New Scheme of Microlens for High-Yield Laser Coupling to PMF by Calibrated Glass Coating

Abstract

A new scheme of oriented hyperboloid microlens (OHM) for high-yield lasers coupled to polarization-maintaining-fibers (PMFs) employing calibrated spin-on-glass (SOG) coating, automatic grinding, and electric field techniques is proposed. The results showed that the OHMs were precisely controlled to achieve the required minor radius of curvature of 4–4.9 $\mu \text{m}$ for achieving high-average coupling efficiency of 81.7% and high-average polarized extinction ratio of 31.5 dB from lasers to PMFs. In comparison with the fabricated OHMs by multiple fusing techniques, the SOG coating significantly reduced the fabrication time from more than 20 fusing times to a single time of electric field, decreased the average OHM offset from 0.59 to 0.47 $\mu \text{m}$ , resulting in the increased tolerance of the required radius of curvature of the OHMs from 4.0–4.2 to 4.0–4.9 $\mu \text{m}$ , and hence the OHMs with high-yield coupling efficiency to an average of 81.7% from laser to PMF. This is due to the OHM structure by SOG coating layer integrated with a uniform electric field to provide a simple process for adjusting the required minor radius of curvature.
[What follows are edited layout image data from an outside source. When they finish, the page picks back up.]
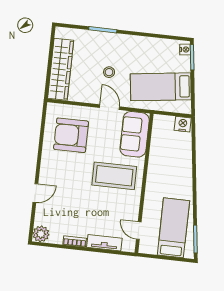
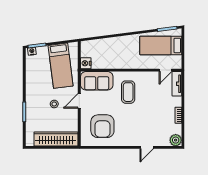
nightstand: (183, 124) -> (86, 63), moved
coffee table: (114, 176) -> (128, 92), width x0.73, depth x0.76
door: (35, 193) -> (147, 147), swing flipped
tv unit: (104, 243) -> (177, 84), moved

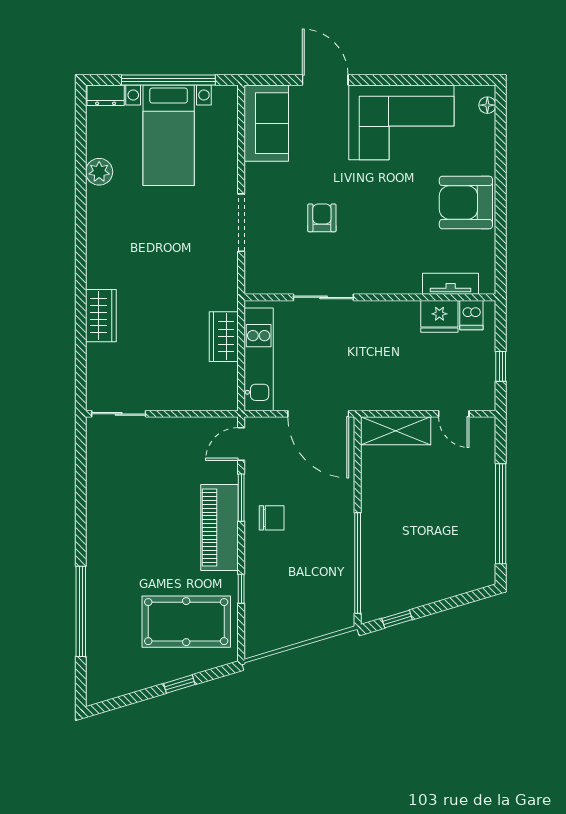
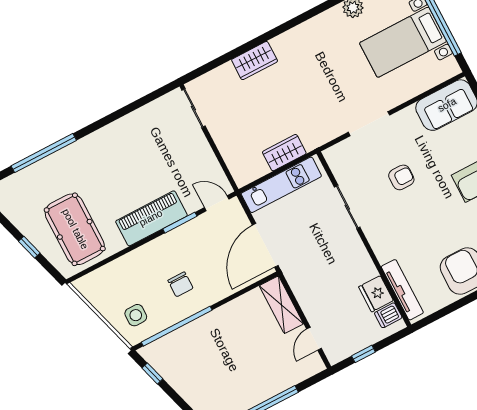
tv unit: (451, 284) -> (402, 290), width x1.41
chair: (272, 518) -> (180, 284), moved
window: (241, 589) -> (117, 255), removed
side table: (321, 603) -> (136, 315), added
In addition, the OHM offset was minimized due to the balance of the electrostatic pulling force and the surface tension of the SOG liquid. The newly developed OHMs with unique SOG coating technique is beneficial for the applications of laser/PMF modules use in high-precision fiber optic gyroscopes as well as many low-cost and high-performance lightwave interconnection applications.